The device is separated into three key sections: the penguins first step into a footbath to clean their feet, before moving on to a scale to be weighed. The penguins then stand on a podoscope, a see-through box with an embedded mirror that reflects the bottom of the penguins’ feet into the view of keepers and vets. Finally, the penguins are presented with a food reward as positive reinforcement.
Ms Liddicoat said keepers need to be able to monitor weight to make sure that the penguins remain healthy and seeing under the penguins’ feet helped with the monitoring of ‘bumblefoot’.
“Bumblefoot is a really common medical problem that occurs with water birds,” she said. “By standing on the podoscope we can get a great view of the undersides of penguins’ feet and identify and treat the (bacterial and inflammatory) condition in its early stages.”

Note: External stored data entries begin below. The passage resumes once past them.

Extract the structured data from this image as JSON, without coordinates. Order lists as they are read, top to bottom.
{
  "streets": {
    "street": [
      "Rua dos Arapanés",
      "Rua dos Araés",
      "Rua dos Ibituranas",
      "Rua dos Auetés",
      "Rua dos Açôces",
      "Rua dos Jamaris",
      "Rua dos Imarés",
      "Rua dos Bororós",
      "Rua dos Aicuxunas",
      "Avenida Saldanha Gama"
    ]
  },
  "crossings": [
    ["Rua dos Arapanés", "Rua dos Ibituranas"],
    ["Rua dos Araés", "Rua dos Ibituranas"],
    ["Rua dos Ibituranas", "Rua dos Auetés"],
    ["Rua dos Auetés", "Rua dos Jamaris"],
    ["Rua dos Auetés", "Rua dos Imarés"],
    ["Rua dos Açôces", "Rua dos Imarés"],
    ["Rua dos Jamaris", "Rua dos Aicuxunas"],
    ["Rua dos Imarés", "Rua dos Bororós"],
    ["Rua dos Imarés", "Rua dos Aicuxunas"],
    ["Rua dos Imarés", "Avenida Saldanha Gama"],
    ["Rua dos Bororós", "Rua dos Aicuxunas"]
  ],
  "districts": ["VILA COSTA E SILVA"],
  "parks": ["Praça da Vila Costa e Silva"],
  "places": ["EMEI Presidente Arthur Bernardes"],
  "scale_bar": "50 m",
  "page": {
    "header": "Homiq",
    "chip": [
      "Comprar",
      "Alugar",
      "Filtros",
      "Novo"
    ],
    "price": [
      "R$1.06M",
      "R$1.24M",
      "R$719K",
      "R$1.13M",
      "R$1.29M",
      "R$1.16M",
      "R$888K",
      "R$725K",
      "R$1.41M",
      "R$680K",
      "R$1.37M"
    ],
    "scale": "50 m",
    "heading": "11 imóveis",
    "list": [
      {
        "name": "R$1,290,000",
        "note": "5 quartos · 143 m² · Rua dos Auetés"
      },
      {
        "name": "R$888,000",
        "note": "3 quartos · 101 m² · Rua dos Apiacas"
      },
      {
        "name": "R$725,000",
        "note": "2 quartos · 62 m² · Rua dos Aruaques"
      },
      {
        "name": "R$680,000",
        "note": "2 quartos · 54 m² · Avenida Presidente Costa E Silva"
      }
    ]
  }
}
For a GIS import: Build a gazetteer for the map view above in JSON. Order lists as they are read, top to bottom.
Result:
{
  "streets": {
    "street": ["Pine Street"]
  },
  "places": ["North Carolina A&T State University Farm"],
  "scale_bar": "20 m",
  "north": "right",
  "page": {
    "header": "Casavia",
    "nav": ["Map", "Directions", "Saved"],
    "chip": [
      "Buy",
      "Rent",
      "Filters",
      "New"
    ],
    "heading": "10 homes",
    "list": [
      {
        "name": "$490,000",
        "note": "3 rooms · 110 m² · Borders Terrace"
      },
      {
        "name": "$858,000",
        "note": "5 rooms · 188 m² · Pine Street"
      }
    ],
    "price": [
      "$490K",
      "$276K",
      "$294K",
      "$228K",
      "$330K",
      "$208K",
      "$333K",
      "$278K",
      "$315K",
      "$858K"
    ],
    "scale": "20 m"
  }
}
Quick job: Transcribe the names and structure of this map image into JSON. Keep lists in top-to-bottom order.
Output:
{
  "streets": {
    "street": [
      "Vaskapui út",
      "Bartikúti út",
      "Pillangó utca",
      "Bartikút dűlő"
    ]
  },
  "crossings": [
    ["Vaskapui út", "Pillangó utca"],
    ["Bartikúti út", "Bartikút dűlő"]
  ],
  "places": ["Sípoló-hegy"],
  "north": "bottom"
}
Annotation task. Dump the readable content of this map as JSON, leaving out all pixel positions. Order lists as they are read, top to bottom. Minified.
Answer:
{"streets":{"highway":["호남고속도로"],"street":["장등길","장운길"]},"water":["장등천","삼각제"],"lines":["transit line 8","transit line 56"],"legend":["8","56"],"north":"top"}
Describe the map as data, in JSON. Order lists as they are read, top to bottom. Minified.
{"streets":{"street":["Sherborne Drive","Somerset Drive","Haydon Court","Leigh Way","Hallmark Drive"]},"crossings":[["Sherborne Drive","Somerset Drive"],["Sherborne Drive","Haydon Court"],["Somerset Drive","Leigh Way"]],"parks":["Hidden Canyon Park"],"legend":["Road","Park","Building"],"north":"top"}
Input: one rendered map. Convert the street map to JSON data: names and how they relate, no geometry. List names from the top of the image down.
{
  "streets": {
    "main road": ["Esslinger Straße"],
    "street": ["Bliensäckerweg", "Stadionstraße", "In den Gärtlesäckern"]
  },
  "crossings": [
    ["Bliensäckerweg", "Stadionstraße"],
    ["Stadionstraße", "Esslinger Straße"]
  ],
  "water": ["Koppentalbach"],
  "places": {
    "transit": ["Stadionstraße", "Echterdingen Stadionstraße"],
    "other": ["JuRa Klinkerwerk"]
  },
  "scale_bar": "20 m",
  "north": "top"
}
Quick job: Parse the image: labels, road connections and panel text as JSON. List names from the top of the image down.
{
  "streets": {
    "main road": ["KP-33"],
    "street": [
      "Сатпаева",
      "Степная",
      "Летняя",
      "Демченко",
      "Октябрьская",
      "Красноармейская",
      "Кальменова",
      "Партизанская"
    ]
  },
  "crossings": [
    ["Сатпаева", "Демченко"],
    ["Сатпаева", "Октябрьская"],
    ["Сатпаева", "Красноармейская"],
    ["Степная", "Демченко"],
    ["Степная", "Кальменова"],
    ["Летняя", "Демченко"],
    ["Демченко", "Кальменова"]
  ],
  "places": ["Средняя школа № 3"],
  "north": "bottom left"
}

Ms Liddicoat said that scales and podoscopes were used by keepers for a variety of animals, however the design of the structure at Melbourne Zoo for the Little Penguins was unique.
“We’ve never seen it at any other zoo, so we’re pretty sure it’s a brand new idea as far as penguins go,” she said.
Little Penguins are native to Australia and are the smallest species of penguin in the world. The penguins at Melbourne Zoo play an important role in educating the public about the health of the marine environment and inspiring people to protect it.
Visitors can see the Little Penguins and the new health care device in action during the daily talks at 3:45pm at the zoo’s Wild Sea precinct.